- [提示文章]:
● ● ● ●

説明

光触媒担持部材及びその製造方法

【課題】ソーダ石灰ガラスなどのアルカリ金属イオン及び/またはアルカリ土類金属イオンが溶出しやすい基材を用いた光触媒担持部材において、光触媒能、初期防汚能、耐摩耗性及び表面硬度に優れた光触媒担持部材を得る。
【解決手段】6cm×6cm×2mmのサイズの試料プレート3枚を250gの蒸留水中に80℃で24時間浸漬し、この蒸留水中のアルカリ金属イオン及びアルカリ土類金属イオンの量を原子吸光分析で測定することにより求められる総イオン溶出量が1.0μg/cm以上である基材と、ポリシラザンまたはその変性物を主成分とするプレコート組成物を、前記基材上に塗布し、硬化させて形成されるプレコート層と、層状チタン酸に層間膨潤作用を有する塩基性化合物を作用させることにより層間を膨潤または剥離して得られる薄片状チタン酸を、前記プレコート層の上に塗布した後、熱処理することにより形成される光触媒含有層とを備えることを特徴としている。

【発明の詳細な説明】
【技術分野】
【0001】
本発明は、ソーダ石灰ガラスなどのアルカリ金属イオン及び/またはアルカリ土類金属イオンが溶出しやすい基材を用いた光触媒担持部材及びその製造方法に関するものである。
【背景技術】
【0002】
酸化チタンをガラス表面にコーティングし、光触媒能や超親水能を持たせた機能性ガラスが知られている。

● ● ● ●

- [課題の目的]: 上の光触媒担持部材に関する文章から「酸化チタンをガラス表面にコーティングし、光触媒能や超親水能を持たせた機能性ガラスが知られている。」という一文を英語に訳せ。

● ● ● ●

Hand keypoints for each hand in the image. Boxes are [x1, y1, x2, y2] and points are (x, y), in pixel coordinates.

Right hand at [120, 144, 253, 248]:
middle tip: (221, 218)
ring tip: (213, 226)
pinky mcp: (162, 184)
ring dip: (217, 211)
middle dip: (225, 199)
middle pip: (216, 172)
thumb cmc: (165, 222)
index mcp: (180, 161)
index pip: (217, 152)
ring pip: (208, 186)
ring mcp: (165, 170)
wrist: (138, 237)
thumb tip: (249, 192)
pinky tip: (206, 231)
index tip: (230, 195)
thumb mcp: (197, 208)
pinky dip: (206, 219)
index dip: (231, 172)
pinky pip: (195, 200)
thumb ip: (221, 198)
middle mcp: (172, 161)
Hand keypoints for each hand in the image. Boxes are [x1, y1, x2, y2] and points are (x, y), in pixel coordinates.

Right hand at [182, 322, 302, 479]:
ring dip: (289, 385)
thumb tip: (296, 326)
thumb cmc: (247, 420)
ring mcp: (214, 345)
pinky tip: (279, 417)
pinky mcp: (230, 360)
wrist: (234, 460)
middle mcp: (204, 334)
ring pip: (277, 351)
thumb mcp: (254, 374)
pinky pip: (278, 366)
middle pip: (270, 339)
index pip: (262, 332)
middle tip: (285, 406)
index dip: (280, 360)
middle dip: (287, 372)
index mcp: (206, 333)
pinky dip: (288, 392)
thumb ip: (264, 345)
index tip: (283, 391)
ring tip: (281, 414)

● ● ● ●

- [解答欄]: Functional glass is known in which titanium oxide is coated onto the glass surface to give it photocatalytic and superhydrophilic properties.